(Data excerpts)
++++++

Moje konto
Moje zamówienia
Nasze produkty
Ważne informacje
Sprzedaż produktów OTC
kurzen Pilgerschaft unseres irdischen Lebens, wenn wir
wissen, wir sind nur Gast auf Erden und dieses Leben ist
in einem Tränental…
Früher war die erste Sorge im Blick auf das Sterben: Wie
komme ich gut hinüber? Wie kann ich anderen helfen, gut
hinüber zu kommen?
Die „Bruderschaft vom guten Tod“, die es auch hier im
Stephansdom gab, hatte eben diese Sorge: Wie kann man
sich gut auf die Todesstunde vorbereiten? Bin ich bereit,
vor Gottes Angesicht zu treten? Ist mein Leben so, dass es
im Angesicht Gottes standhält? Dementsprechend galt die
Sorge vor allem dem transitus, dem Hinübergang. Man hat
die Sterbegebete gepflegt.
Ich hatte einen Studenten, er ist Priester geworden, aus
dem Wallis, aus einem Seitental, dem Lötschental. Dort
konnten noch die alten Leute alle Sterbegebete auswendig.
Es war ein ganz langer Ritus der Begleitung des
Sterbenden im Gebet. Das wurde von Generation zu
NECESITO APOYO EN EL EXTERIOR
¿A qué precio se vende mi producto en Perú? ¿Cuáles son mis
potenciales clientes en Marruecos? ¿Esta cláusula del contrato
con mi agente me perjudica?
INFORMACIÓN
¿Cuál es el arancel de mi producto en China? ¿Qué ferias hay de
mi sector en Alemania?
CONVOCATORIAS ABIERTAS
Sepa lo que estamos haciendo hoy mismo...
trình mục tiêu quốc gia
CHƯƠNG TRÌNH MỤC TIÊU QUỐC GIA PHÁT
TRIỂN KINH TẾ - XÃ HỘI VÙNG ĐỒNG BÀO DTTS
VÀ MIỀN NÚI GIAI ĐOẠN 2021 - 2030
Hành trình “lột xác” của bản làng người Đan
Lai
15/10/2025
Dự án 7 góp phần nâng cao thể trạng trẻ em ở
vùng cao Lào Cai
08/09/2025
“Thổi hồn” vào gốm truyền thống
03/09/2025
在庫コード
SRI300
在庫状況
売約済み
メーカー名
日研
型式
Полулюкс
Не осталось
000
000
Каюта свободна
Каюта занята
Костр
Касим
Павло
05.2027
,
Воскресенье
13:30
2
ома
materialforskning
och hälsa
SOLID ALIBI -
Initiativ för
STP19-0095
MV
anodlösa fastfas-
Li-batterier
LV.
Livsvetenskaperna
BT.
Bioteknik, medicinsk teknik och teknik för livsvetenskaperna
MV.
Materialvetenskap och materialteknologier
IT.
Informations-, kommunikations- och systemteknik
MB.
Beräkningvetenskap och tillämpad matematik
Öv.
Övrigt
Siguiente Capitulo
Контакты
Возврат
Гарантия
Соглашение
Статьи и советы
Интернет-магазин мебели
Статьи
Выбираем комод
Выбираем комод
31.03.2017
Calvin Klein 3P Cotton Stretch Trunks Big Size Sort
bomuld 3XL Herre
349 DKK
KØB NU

++++++

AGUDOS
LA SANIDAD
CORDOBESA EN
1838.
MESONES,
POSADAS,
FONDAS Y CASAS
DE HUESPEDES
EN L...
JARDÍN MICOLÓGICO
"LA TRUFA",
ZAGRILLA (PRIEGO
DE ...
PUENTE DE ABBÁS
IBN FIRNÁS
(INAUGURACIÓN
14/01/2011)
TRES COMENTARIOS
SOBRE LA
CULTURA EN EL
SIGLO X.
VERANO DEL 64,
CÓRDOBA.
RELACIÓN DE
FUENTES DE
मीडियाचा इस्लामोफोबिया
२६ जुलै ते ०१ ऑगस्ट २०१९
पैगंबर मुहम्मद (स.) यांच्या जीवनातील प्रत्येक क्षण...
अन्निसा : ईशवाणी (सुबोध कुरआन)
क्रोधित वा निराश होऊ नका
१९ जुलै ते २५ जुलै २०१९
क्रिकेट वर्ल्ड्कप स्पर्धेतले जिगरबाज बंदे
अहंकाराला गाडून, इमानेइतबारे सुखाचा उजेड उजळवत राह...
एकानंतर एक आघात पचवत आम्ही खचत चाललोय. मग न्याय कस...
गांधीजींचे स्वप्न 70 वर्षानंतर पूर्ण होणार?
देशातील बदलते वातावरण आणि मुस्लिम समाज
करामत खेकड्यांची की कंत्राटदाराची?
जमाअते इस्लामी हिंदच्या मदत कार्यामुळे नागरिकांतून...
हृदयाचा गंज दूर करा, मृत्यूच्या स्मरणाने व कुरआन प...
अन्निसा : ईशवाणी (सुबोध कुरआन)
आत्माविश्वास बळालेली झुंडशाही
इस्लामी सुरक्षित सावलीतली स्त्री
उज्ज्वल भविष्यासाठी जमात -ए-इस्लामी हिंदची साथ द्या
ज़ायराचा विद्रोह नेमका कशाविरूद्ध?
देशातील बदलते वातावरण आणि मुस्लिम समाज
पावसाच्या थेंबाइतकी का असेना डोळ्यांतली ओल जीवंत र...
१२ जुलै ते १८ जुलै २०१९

++++++

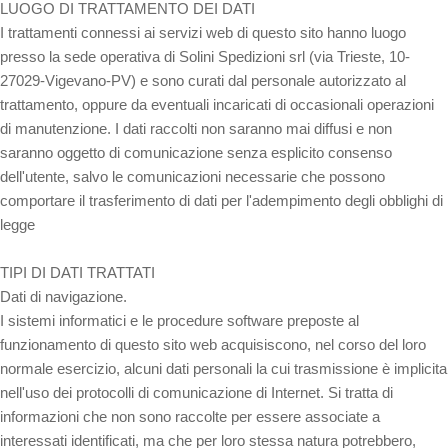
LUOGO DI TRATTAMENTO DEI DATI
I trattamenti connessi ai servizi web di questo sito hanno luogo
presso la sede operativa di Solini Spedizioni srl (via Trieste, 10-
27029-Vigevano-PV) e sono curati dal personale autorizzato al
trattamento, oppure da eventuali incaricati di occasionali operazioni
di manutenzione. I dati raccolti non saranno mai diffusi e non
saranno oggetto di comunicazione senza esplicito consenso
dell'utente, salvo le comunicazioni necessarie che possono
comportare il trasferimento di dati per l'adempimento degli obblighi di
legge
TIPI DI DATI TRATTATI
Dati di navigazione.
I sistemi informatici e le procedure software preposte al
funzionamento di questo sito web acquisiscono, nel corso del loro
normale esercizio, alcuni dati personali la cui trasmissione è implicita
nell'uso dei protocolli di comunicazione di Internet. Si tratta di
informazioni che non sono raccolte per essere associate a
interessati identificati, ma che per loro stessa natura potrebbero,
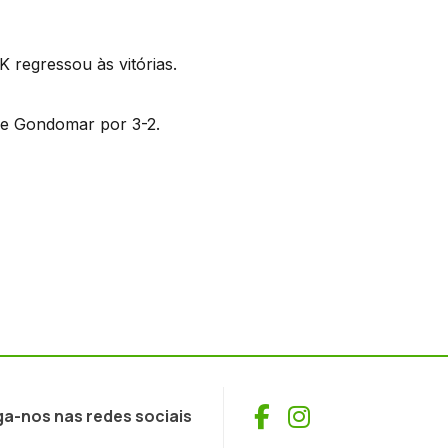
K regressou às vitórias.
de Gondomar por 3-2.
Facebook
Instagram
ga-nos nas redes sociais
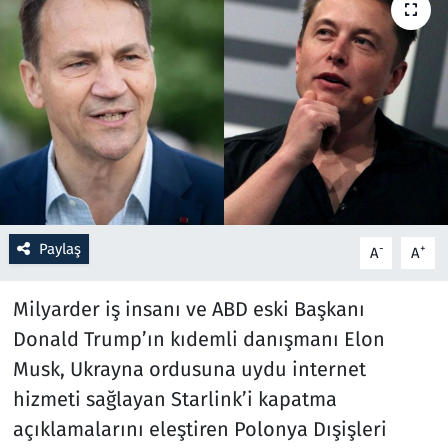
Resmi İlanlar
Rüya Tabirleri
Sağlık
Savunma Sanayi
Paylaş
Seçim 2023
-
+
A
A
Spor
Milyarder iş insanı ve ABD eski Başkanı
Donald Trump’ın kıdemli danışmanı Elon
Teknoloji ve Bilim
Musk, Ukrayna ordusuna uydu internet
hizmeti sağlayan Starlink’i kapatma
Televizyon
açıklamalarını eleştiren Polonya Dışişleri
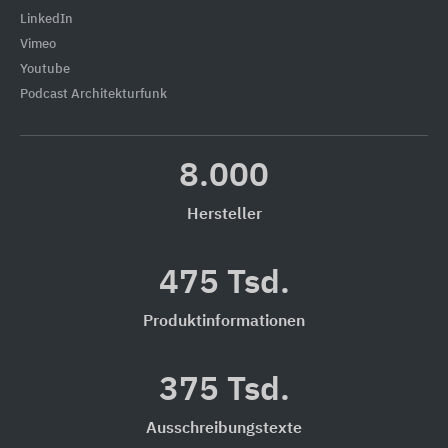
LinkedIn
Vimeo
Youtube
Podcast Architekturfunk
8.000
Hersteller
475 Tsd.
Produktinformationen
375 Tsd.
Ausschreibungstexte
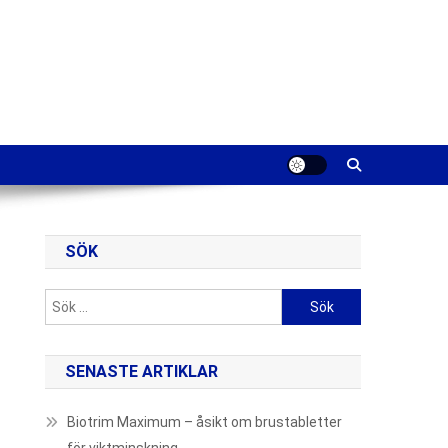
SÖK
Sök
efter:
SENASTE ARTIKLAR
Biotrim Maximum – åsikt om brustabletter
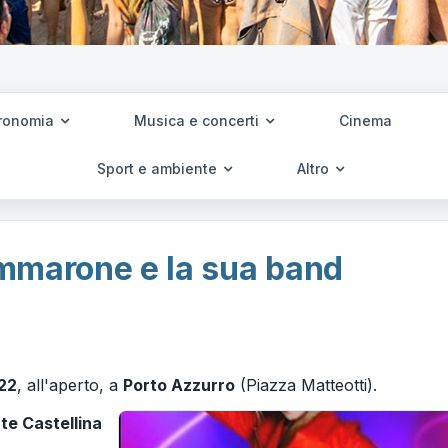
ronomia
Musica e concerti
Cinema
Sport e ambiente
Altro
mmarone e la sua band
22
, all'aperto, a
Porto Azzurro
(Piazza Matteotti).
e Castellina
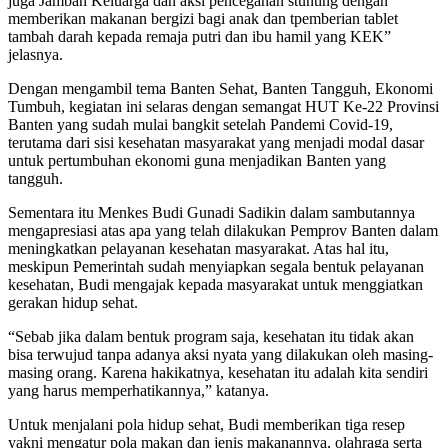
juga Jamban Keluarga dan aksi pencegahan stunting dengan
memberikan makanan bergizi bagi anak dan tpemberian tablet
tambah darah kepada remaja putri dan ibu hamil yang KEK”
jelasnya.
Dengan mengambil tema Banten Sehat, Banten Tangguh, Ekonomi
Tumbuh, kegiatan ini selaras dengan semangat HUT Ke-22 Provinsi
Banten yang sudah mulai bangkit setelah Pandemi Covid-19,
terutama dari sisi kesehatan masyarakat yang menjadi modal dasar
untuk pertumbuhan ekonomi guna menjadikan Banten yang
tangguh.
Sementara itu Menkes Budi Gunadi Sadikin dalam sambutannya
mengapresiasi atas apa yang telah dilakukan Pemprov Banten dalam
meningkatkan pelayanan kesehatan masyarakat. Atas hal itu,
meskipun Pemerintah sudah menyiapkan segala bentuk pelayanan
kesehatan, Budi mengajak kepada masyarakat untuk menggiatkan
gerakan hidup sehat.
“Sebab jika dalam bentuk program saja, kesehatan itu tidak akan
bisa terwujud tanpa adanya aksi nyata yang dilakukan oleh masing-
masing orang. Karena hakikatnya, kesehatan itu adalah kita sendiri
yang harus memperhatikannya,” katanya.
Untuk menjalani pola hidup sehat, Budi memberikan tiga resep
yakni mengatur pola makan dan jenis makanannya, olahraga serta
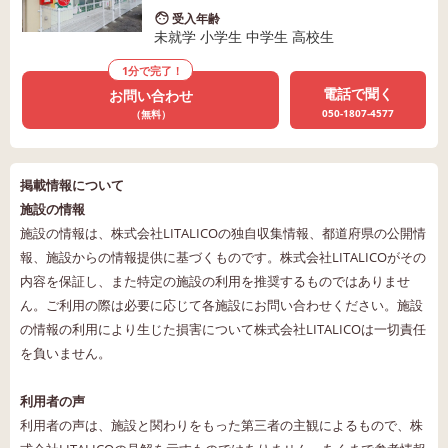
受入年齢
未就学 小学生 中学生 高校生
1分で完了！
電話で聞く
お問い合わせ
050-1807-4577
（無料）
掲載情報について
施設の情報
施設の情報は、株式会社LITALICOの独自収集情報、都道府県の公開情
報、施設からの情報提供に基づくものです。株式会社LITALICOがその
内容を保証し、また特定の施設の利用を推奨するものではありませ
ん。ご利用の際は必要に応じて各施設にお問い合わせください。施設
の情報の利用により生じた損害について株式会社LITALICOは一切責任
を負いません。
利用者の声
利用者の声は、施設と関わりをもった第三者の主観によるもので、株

++++++

* [Problem details]: In the records, take the lines between the one holding "Resmi İlanlar" and the one holding "e Castellina", inclusive, and write them out again with "Cinema" replaced by "Teatro", leaving everything else unchanged. Give only those lines, without the pictures.

* [Your response]:
Resmi İlanlar
Rüya Tabirleri
Sağlık
Savunma Sanayi
Paylaş
Seçim 2023
-
+
A
A
Spor
Milyarder iş insanı ve ABD eski Başkanı
Donald Trump’ın kıdemli danışmanı Elon
Teknoloji ve Bilim
Musk, Ukrayna ordusuna uydu internet
hizmeti sağlayan Starlink’i kapatma
Televizyon
açıklamalarını eleştiren Polonya Dışişleri
LinkedIn
Vimeo
Youtube
Podcast Architekturfunk
8.000
Hersteller
475 Tsd.
Produktinformationen
375 Tsd.
Ausschreibungstexte
SÖK
Sök
efter:
SENASTE ARTIKLAR
Biotrim Maximum – åsikt om brustabletter
ronomia
Musica e concerti
Teatro
Sport e ambiente
Altro
mmarone e la sua band
22
, all'aperto, a
Porto Azzurro
(Piazza Matteotti).
e Castellina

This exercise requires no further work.